Reproduce the stretch of the RDF builder document from "return hashlib.md5(hash_input.encode()).hexdigest()" through "owl:someValuesFrom owl:Thing .", word for word.

**Selected text:**

_ _ _ _ _

Skip to content

RDF Builder Implementation

This document describes the RDF builder implementation for wikibase-backend, including algorithms, design decisions, and references to MediaWiki Wikibase source code.

Overview

The RDF builder converts Wikibase entities from JSON to RDF Turtle format, producing both full and truthy RDF exports that match Wikidata's output.

Blank Node Generation

Algorithm

Blank node IDs for owl:complementOf statements are generated using MD5 hashing to ensure stability across multiple exports.

MediaWiki Wikibase Source: mediawiki-extensions-Wikibase/repo/includes/Rdf/PropertySpecificComponentsRdfBuilder.php:218

$stableBNodeLabel = md5(implode('-', ['owl:complementOf', $repositoryName, $localName]));

Our Implementation:

def _generate_blank_node_id(property_id: str) -> str:
    repository_name = "wikidata"
    hash_input = f"owl:complementOf-{repository_name}-{property_id}"
    return hashlib.md5(hash_input.encode()).hexdigest()

Example: For property P31, the blank node ID is _:0b8bd71b926a65ca3fa72e5d9103e4d6

RDF Output:

wdno:P31 a owl:Class ;
    owl:complementOf _:0b8bd71b926a65ca3fa72e5d9103e4d6 .

_:0b8bd71b926a65ca3fa72e5d9103e4d6 a owl:Restriction ;
    owl:onProperty wdt:P31 ;
    owl:someValuesFrom owl:Thing .

Property Predicate Structure

Predicate Types

Prefix Namespace Purpose
wd: http://www.wikidata.org/entity/ Entity URIs
wdt: http://www.wikidata.org/prop/direct/ Direct claim properties
p: http://www.wikidata.org/prop/ Claim predicates
ps: http://www.wikidata.org/prop/statement/ Statement property values
psv: http://www.wikidata.org/prop/statement/value/ Statement value nodes
pq: http://www.wikidata.org/prop/qualifier/ Qualifier predicates
pqv: http://www.wikidata.org/prop/qualifier/value/ Qualifier value nodes
pr: http://www.wikidata.org/prop/reference/ Reference predicates
prv: http://www.wikidata.org/prop/reference/value/ Reference value nodes
wdno: http://www.wikidata.org/prop/novalue/ No-value classes for restrictions

Predicate Declarations

All predicate predicates (p:, ps:, pq:, pr:, wdt:) are declared as owl:ObjectProperty.

_ _ _ _ _

**Stored data:**
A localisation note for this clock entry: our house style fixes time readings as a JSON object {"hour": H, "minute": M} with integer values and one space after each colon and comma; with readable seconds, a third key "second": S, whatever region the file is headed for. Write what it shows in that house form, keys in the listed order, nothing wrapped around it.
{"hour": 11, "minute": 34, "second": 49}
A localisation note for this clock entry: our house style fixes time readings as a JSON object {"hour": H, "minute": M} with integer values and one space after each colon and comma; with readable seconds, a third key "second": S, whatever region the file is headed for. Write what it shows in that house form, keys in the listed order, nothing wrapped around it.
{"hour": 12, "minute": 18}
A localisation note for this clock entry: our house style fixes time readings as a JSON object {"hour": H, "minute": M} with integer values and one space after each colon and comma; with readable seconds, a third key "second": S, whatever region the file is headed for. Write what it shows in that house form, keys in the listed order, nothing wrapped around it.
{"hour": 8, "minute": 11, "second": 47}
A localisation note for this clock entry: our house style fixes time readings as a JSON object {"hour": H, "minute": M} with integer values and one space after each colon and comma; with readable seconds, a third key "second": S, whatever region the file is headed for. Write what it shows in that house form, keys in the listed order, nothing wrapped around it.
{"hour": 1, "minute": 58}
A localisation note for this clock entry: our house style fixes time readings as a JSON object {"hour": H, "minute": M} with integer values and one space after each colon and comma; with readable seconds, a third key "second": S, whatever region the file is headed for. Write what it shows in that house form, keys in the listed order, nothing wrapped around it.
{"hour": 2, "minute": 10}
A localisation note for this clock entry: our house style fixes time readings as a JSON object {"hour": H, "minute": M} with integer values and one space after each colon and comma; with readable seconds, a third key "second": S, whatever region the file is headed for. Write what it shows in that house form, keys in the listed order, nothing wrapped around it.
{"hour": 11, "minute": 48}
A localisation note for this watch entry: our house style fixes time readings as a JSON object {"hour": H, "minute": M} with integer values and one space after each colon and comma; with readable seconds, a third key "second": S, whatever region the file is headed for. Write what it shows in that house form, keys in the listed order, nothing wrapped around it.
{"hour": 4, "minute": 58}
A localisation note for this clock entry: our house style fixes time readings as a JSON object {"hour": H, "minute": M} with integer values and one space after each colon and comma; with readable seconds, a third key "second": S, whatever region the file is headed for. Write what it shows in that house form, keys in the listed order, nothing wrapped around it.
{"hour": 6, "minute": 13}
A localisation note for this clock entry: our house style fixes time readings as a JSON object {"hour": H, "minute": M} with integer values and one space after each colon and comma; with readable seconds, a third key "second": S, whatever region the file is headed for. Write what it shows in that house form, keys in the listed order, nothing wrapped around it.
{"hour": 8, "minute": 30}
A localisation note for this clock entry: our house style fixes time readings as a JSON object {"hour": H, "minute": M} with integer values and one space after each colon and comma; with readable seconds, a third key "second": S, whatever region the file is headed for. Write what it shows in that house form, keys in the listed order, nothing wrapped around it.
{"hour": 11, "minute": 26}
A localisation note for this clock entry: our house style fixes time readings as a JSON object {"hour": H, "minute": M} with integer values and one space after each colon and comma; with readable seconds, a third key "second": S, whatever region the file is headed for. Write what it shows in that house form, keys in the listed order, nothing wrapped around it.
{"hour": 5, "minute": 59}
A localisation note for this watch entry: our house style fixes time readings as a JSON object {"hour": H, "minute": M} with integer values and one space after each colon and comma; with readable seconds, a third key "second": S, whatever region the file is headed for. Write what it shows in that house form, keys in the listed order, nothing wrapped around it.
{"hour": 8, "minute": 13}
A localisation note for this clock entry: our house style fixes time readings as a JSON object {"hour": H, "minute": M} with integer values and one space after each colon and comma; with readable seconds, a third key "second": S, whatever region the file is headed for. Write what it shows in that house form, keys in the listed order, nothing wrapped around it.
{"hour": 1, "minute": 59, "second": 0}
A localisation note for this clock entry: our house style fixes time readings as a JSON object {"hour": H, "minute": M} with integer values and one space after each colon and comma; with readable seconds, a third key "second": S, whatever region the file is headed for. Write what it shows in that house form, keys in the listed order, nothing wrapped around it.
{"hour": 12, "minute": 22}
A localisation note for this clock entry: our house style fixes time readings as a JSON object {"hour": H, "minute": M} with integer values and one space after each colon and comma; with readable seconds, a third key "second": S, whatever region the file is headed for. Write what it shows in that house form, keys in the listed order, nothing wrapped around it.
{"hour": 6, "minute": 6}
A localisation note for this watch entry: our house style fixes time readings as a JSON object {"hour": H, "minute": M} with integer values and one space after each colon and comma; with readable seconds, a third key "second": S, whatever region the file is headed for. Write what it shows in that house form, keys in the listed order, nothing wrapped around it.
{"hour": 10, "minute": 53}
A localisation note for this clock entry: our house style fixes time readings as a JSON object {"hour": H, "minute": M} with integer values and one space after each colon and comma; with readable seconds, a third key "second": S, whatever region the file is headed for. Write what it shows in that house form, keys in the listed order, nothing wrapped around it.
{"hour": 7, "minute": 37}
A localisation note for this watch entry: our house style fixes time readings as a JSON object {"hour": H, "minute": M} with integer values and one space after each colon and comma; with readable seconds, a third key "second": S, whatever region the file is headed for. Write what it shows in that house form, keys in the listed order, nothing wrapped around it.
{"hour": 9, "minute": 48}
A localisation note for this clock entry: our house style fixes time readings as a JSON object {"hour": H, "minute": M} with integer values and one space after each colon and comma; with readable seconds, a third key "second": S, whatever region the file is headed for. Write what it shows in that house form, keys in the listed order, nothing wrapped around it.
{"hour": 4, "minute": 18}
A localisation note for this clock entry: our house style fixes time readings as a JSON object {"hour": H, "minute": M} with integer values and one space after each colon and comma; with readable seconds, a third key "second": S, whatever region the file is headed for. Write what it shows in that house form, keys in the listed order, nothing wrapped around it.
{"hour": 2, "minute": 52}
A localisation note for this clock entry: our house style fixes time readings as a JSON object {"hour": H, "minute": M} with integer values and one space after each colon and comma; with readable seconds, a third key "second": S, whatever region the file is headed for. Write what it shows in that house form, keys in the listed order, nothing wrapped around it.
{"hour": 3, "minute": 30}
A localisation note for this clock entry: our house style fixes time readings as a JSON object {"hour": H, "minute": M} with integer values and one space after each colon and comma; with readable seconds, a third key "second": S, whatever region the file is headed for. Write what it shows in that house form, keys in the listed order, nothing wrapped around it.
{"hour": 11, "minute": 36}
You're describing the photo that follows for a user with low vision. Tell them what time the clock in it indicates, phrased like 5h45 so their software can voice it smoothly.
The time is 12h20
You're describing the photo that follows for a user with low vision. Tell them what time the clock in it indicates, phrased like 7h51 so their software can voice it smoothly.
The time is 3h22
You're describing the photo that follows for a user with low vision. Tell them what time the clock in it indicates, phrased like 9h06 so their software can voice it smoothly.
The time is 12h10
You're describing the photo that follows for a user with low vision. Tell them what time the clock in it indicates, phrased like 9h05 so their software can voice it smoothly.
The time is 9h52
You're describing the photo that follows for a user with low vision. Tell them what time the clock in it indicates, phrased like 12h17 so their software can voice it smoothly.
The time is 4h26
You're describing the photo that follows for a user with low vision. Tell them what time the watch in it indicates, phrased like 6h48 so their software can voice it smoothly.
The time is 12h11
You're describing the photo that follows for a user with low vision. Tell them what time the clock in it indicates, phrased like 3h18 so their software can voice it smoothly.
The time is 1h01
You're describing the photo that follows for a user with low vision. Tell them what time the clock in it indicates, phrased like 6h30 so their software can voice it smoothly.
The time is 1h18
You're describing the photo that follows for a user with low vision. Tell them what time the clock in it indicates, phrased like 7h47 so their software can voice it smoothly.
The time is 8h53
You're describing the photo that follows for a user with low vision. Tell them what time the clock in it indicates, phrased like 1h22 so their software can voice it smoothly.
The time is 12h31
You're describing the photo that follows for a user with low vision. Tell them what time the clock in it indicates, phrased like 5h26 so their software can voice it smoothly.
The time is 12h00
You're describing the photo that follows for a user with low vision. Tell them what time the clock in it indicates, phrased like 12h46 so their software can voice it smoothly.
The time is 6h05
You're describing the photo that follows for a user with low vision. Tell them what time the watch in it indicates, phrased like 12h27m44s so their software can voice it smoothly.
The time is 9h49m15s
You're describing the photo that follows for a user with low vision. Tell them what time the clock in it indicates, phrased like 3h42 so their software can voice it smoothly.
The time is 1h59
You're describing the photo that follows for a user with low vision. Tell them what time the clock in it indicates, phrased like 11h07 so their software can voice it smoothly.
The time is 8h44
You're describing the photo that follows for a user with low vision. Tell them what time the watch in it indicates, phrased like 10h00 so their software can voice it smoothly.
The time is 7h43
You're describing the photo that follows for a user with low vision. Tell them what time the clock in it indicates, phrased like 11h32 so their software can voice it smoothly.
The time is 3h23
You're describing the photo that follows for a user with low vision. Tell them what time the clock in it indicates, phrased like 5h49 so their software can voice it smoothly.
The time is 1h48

_ _ _ _ _

**Written solution:**
return hashlib.md5(hash_input.encode()).hexdigest()

Example: For property P31, the blank node ID is _:0b8bd71b926a65ca3fa72e5d9103e4d6

RDF Output:

wdno:P31 a owl:Class ;
    owl:complementOf _:0b8bd71b926a65ca3fa72e5d9103e4d6 .

_:0b8bd71b926a65ca3fa72e5d9103e4d6 a owl:Restriction ;
    owl:onProperty wdt:P31 ;
    owl:someValuesFrom owl:Thing .